BNP Paribas is one of many different European based banks that is trying to cut costs and increase cash reserves. As of right now, the bank has a Tier 1 ratio of 9.2% which is under the required amount set down by the European Banking Authority. Tier 1 ratio is an indicator that tells how well the banks will be able to handle financial shocks.
To further increase its Tier 1 to proper levels, the bank said they would sell its 28.7% stake in the French real estate company, Klepierre to Simon Property Group, which is based in Indianapolis. Simon Property Group said they would pay 28 euros for each share which is 19% above Klepierre’s share price Wednesday.

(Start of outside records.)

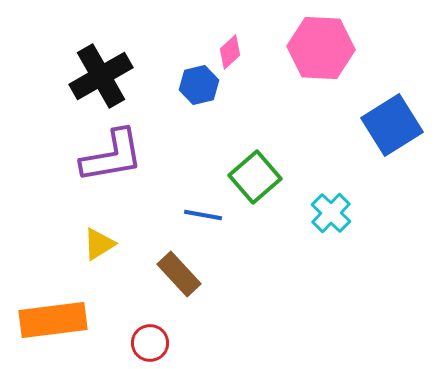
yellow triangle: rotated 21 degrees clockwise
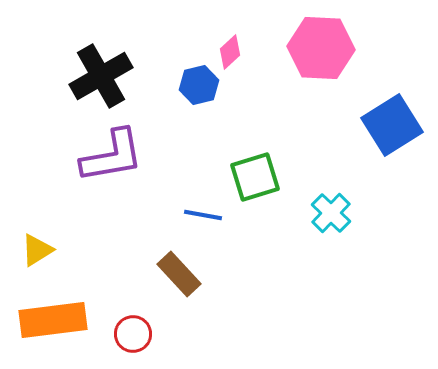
green square: rotated 24 degrees clockwise
yellow triangle: moved 62 px left, 6 px down
red circle: moved 17 px left, 9 px up
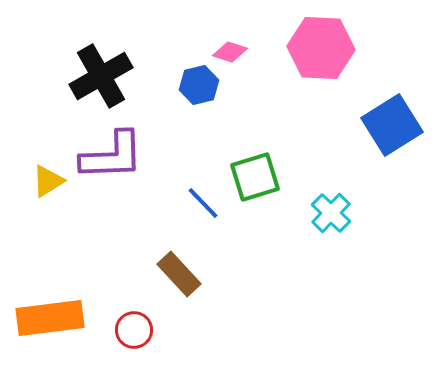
pink diamond: rotated 60 degrees clockwise
purple L-shape: rotated 8 degrees clockwise
blue line: moved 12 px up; rotated 36 degrees clockwise
yellow triangle: moved 11 px right, 69 px up
orange rectangle: moved 3 px left, 2 px up
red circle: moved 1 px right, 4 px up
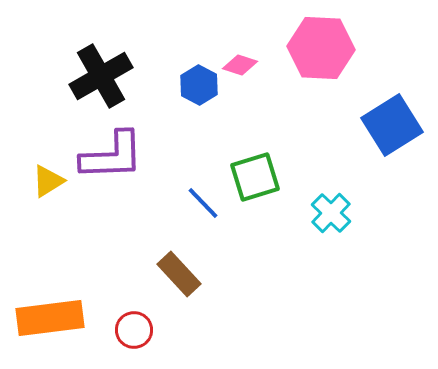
pink diamond: moved 10 px right, 13 px down
blue hexagon: rotated 18 degrees counterclockwise
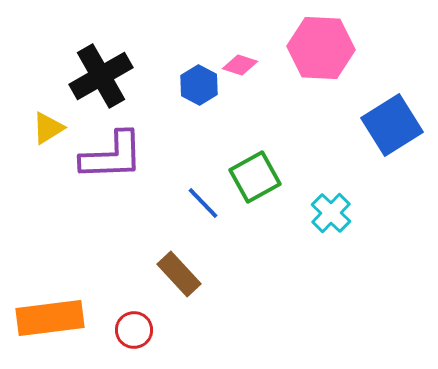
green square: rotated 12 degrees counterclockwise
yellow triangle: moved 53 px up
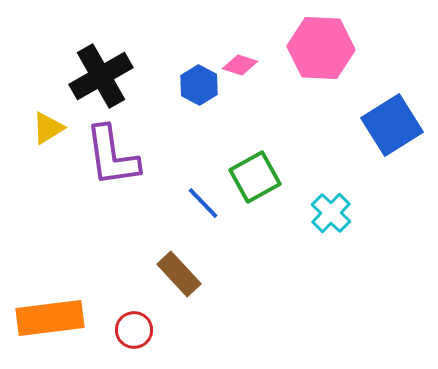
purple L-shape: rotated 84 degrees clockwise
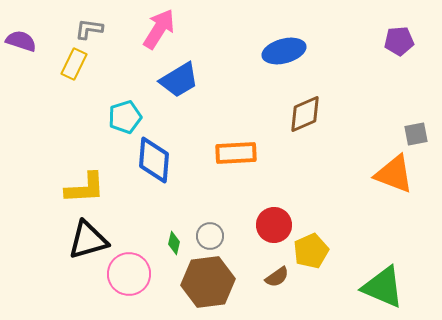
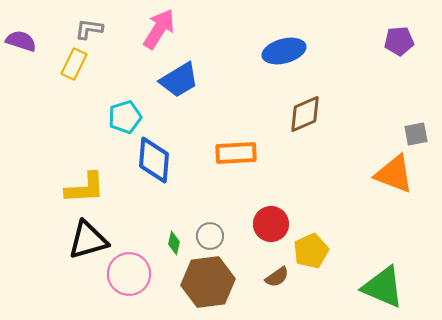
red circle: moved 3 px left, 1 px up
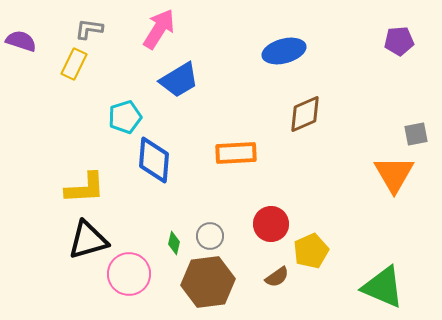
orange triangle: rotated 39 degrees clockwise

BNP Paribas also sold its North American energy loan business to Wells Fargo which had $9.5 billion in financing commitments.
BNP Paribas is just one of the many banks that has been hit by the European debt crisis which has ravaged its earnings. Most of its 51% loss in net income was due to a Greek debt mark down by 75%. The bank also sold some of its debt holdings at a loss which hit underlying numbers as well.
The French bank was also among 500 other banks located in Europe that took a three year loan from the European Central Bank’s 500 billion euro bank relief fund. The idea was to have the ECB open a line of credit to European banks so that there will be less bank failures and more money flowing through the system. However, some critics say this will only hurt the ECB over the long term because it is projected that unless economic conditions turn in Europe, the central bank could be taking a loss on some of that money. This was a similar phenomenon in the US back in 2008 when the government bailed out quite a few banks and the automakers. There are billions of dollars that the government will never see again. Bottom line is banks are trying to get back to growth friendly environments but I would stay away for now.